Visually and audibly (especially in IMAX), to watch Dunkirk is to be battered by the sights and sounds of desperate uncertainty until you arrive at a point beyond condemnation. Nolan uses the shell shock of a faithful viewing to convince the audience that there is very little wickedness in his story. Virtue is the glory and prerogative of old men, and the few in Dunkirk resort to valor and virtuous deeds with apparent ease. What’s more, they are unsurprised when young men fail to act decorously, and quick to forgive inglorious conduct. Kenneth Branagh’s stalwart naval commander gently ribs a young army private who nearly sleeps through the climactic evacuation, before finding him a place in the last officers’ boat bound for England; Mark Rylance’s civilian yachtsman pardons even greater sins in a rattled, shipwrecked soldier he pulls from the ocean. For the young who do shameful things, virtue requires great exertion and remains nearly out of reach; for the old men who have no thought of shaming them it is second nature. What separates them? Experience and, chiefly, time.
Time, fluid as it is in Nolan’s telling, is a constant presence in Dunkirk, and never runs swiftly. Hans Zimmer’s sweeping but remarkably restrained score incorporates the frenetic ticking of a stopwatch into the first movement, and again at the film’s climax. Instead of reflecting the rapid passage of time, though, Zimmer’s ticking clock is like blood pounding in the ears, making time into an oppressor and an obstacle. Time is what has made the old men into good men, and the young soldiers’ chief concern is not being good but living long enough to become good. When hundreds of thousands of soldiers do indeed make it home successfully, a blind man greets them with blankets and an earnest “Well done!” One young man, guilty over acts of cowardice committed along the way, cannot believe that the old man is sincere; he knows he is no hero. Surviving till goodness can be learnt—he does not yet grasp—is the great feat they have accomplished. This tension lifts the events of Dunkirk out of history and makes it a universal story. In fact, Nolan provides so little framing context that, to a viewer ignorant of history (and he may sense how much of his audience fits the description), this could be a story from any conflict, about any soldiers—any men.

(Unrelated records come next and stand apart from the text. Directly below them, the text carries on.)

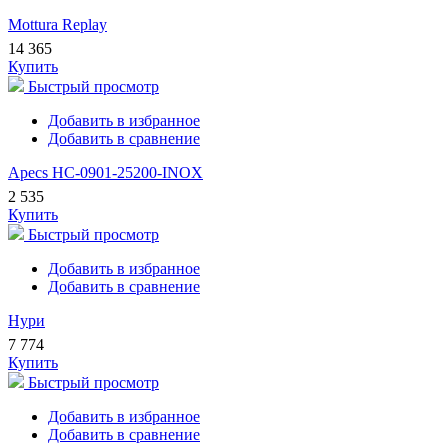
Mottura Replay
14 365
Купить
Быстрый просмотр
Добавить в избранное
Добавить в сравнение
Apecs HC-0901-25200-INOX
2 535
Купить
Быстрый просмотр
Добавить в избранное
Добавить в сравнение
Нури
7 774
Купить
Быстрый просмотр
Добавить в избранное
Добавить в сравнение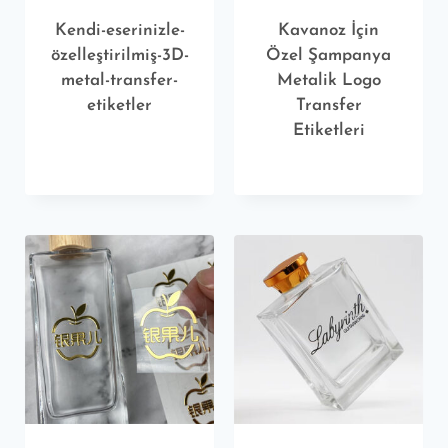
Kendi-eserinizle-
Kavanoz İçin
özelleştirilmiş-3D-
Özel Şampanya
metal-transfer-
Metalik Logo
etiketler
Transfer
Etiketleri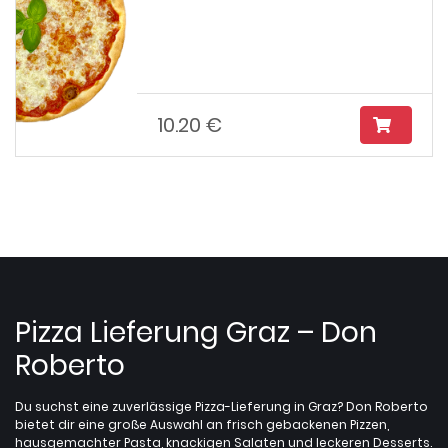
10.20 €
Pizza Lieferung Graz – Don
Roberto
Du suchst eine zuverlässige Pizza-Lieferung in Graz? Don Roberto
bietet dir eine große Auswahl an frisch gebackenen Pizzen,
hausgemachter Pasta, knackigen Salaten und leckeren Desserts.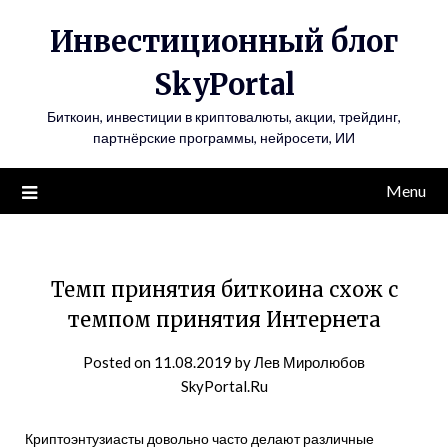
Инвестиционный блог
SkyPortal
Биткоин, инвестиции в криптовалюты, акции, трейдинг,
партнёрские программы, нейросети, ИИ
Menu
Темп принятия биткоина схож с
темпом принятия Интернета
Posted on
11.08.2019
by
Лев Миролюбов
SkyPortal.Ru
Криптоэнтузиасты довольно часто делают различные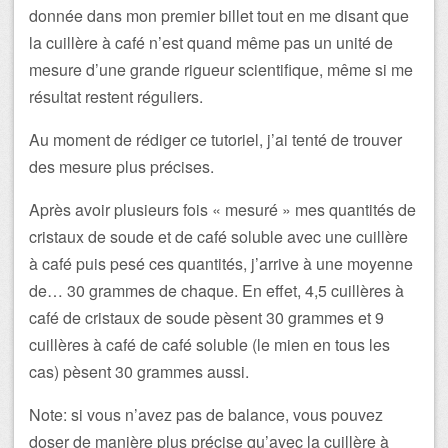
donnée dans mon premier billet tout en me disant que
la cuillère à café n’est quand même pas un unité de
mesure d’une grande rigueur scientifique, même si me
résultat restent réguliers.
Au moment de rédiger ce tutoriel, j’ai tenté de trouver
des mesure plus précises.
Après avoir plusieurs fois « mesuré » mes quantités de
cristaux de soude et de café soluble avec une cuillère
à café puis pesé ces quantités, j’arrive à une moyenne
de… 30 grammes de chaque. En effet, 4,5 cuillères à
café de cristaux de soude pèsent 30 grammes et 9
cuillères à café de café soluble (le mien en tous les
cas) pèsent 30 grammes aussi.
Note: si vous n’avez pas de balance, vous pouvez
doser de manière plus précise qu’avec la cuillère à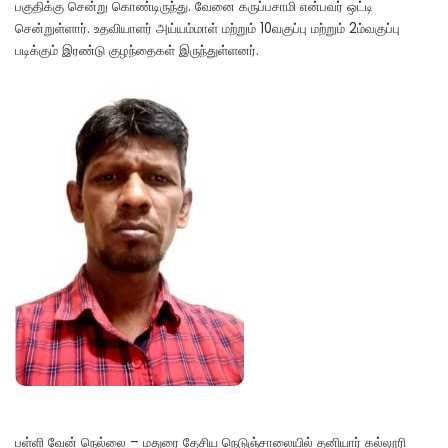
பகுதிக்கு சென்று கொண்டிருந்து. வேனை கருப்பசாமி என்பவர் ஒட்டி
சென்றுள்ளார். உதவியாளர் அய்யம்மாள் மற்றும் 10வகுப்பு மற்றும் 2ம்வகுப்பு
படிக்கும் இரண்டு குழந்தைகள் இருந்துள்ளனர்.
பள்ளி வேன் நெல்லை – மதுரை தேசிய நெடுஞ்சாலையில் தனியார் கல்லூரி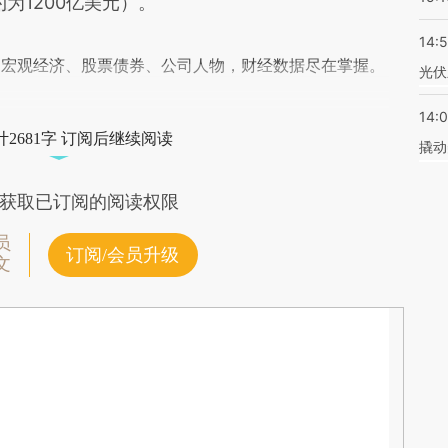
约为1200亿美元）。
14:
阅宏观经济、股票债券、公司人物，财经数据尽在掌握。
光伏
14:
2681字 订阅后继续阅读
撬动
获取已订阅的阅读权限
员
订阅/会员升级
文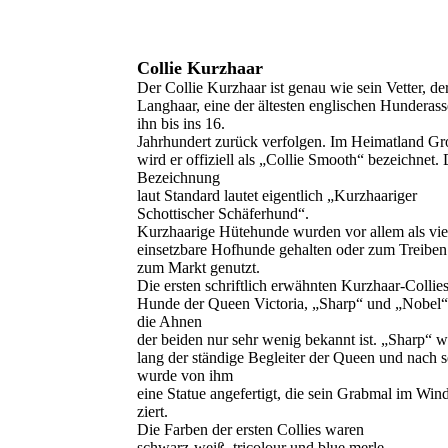
Collie Kurzhaar
Der Collie Kurzhaar ist genau wie sein Vetter, de
Langhaar, eine der ältesten englischen Hunderas
ihn bis ins 16.
Jahrhundert zurück verfolgen. Im Heimatland Gr
wird er offiziell als „Collie Smooth“ bezeichnet.
Bezeichnung
laut Standard lautet eigentlich „Kurzhaariger
Schottischer Schäferhund“.
Kurzhaarige Hütehunde wurden vor allem als viel
einsetzbare Hofhunde gehalten oder zum Treiben
zum Markt genutzt.
Die ersten schriftlich erwähnten Kurzhaar-Colli
Hunde der Queen Victoria, „Sharp“ und „Nobel“
die Ahnen
der beiden nur sehr wenig bekannt ist. „Sharp“ w
lang der ständige Begleiter der Queen und nach
wurde von ihm
eine Statue angefertigt, die sein Grabmal im Win
ziert.
Die Farben der ersten Collies waren
schwarz-weiß, tricolour und blue merle.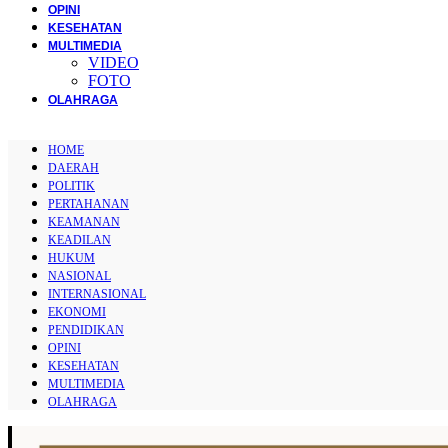
OPINI
KESEHATAN
MULTIMEDIA
VIDEO
FOTO
OLAHRAGA
HOME
DAERAH
POLITIK
PERTAHANAN
KEAMANAN
KEADILAN
HUKUM
NASIONAL
INTERNASIONAL
EKONOMI
PENDIDIKAN
OPINI
KESEHATAN
MULTIMEDIA
OLAHRAGA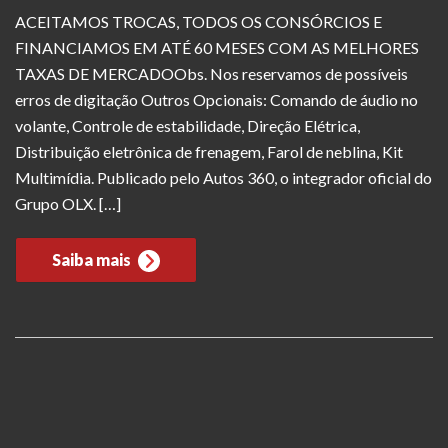
ACEITAMOS TROCAS, TODOS OS CONSÓRCIOS E
FINANCIAMOS EM ATÉ 60 MESES COM AS MELHORES
TAXAS DE MERCADOObs. Nos reservamos de possíveis
erros de digitação Outros Opcionais: Comando de áudio no
volante, Controle de estabilidade, Direção Elétrica,
Distribuição eletrônica de frenagem, Farol de neblina, Kit
Multimídia. Publicado pelo Autos 360, o integrador oficial do
Grupo OLX. […]
Saiba mais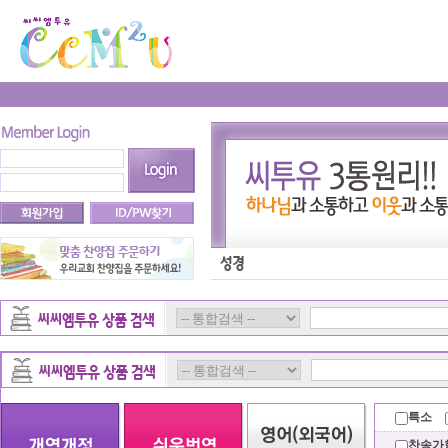
특소
찬송가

After all, there are no great men in Dunkirk. Hitler is not so much as mentioned. Churchill is named twice but never seen or heard, and though his famous “fight them on the beaches” speech is included, Nolan conveys it secondhand in the mouth of a soldier reading the newspaper. Though the cast is large the story is not character-driven. We do not learn the names of most characters, even in the credits, and quickly forget the ones we do. The experienced actors are intentionally underutilized and the film is not built upon standout performances (Tom Hardy’s eyes being, perhaps, the notable exception). As miraculous and decisive as the evacuation from Dunkirk was, it almost wasn’t, and Nolan presents the men who lived through it as men in the most basic sense. Men for whom fear is real, goodness is costly, and home seems perpetually hidden on the far side of some coastal fog. To be a man is hell, he suggests, until—if God is gracious—it isn’t.